Now that Valentine’s Day is behind us, rather than “everything coming up roses,” it seems to me that everything is coming up 3D.  At least everywhere I turn.

Hot on the heels of a very informative URISA BC seminar titled “The New Dimension in GIS – 3D Analysis” (find a good summary of the day here), I’m on my way to Montreal and Quebec City to take part in a seminar series on BIM and 3D interoperability.  I’ll be presenting on a number of important BIM and 3D formats and how they relate to each other, and showing how Safe’s products FME Desktop and FME Server can play a role in greasing the wheels of data exchange between such formats.  In fact, I just today heard a story of a large project here in Vancouver, BC where two firms were involved at different stages during the design process, and the hand-off between them was to redraw the plans due to incompatibility between the design systems they used.  Now that is a squeaky wheel if ever I saw one.

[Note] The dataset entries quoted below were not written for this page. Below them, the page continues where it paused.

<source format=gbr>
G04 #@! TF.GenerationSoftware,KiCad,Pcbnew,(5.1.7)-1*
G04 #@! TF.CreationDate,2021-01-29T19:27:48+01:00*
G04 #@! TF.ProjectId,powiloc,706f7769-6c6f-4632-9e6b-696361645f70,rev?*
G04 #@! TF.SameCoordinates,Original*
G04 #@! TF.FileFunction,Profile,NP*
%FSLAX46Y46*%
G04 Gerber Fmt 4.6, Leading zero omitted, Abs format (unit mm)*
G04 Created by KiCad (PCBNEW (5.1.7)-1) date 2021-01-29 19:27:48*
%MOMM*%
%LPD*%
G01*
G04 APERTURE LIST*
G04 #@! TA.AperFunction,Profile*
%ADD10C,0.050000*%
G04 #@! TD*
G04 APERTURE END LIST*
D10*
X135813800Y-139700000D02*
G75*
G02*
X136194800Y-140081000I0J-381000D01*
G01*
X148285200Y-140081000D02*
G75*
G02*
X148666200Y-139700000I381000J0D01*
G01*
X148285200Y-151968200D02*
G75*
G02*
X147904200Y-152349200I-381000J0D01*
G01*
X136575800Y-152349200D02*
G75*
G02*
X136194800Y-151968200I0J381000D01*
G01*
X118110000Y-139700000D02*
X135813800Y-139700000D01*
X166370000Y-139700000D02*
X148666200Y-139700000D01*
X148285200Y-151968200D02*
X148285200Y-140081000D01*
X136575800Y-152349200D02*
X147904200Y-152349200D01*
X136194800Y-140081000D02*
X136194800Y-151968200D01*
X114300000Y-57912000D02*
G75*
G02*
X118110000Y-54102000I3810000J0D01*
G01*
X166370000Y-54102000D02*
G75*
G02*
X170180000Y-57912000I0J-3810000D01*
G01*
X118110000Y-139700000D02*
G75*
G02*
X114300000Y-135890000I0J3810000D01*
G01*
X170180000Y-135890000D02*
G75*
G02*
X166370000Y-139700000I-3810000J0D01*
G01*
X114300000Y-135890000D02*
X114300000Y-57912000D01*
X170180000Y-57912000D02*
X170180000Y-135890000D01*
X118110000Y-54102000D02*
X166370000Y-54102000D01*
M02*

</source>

But what really got me thinking today was Oleg Shilovitsky’s blog posting asking “can we create a 3D RSS?”  Such a mechanism would provide a standards-based way to communicate modest amounts of 3D information using the very successful RSS mechanisms.

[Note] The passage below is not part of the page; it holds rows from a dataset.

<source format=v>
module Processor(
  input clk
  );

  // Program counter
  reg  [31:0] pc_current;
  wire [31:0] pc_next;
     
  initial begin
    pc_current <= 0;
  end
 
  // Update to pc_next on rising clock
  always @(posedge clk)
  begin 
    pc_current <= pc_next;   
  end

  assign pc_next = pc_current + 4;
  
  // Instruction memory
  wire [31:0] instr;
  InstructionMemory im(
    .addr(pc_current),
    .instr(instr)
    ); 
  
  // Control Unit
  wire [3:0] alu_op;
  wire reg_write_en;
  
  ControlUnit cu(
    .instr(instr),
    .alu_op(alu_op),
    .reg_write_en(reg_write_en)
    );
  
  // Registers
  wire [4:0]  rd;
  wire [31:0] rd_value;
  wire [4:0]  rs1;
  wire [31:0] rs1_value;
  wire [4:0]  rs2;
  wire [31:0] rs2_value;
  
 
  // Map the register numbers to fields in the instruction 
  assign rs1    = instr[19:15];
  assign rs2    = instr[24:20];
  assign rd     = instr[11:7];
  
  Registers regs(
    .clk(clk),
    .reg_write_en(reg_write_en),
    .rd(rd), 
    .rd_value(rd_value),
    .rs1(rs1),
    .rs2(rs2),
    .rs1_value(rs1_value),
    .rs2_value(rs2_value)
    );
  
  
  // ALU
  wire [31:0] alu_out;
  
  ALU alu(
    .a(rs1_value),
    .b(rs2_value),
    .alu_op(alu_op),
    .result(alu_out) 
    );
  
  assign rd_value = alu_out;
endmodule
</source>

To me, it seems like there are two ways this could go.  One could be to take advantage of the existing GML dialect available within GeoRSS and just embed a 3D payload inside of the GML.  While this could be done today without creating anything new, it seems this would impose a Geo-aspect to the 3D RSS, which may not always be desirable or necessary in the broader context.  For example, what if you’d subscribed to a 3D RSS feed of the latest automotive model announcements? – That 3D data certainly doesn’t have a spatial context to it.

The other way I could see would be for a group to just invent a new dialect of RSS, much as the Geofolks have done, and garner support for that.  It may be better to choose an existing XML specification for 3D data (again, GML might suffice, or X3D, or Collada, or …).  But if they decide to invent a new specification, then making a provision for a spatial reference point would be ideal so that the data could be located spatially if it made sense.

One way or another, I think that having an accepted way to syndicate 3D data is an idea which will have legs. It will be interesting to watch and see where it goes in the weeks and months ahead.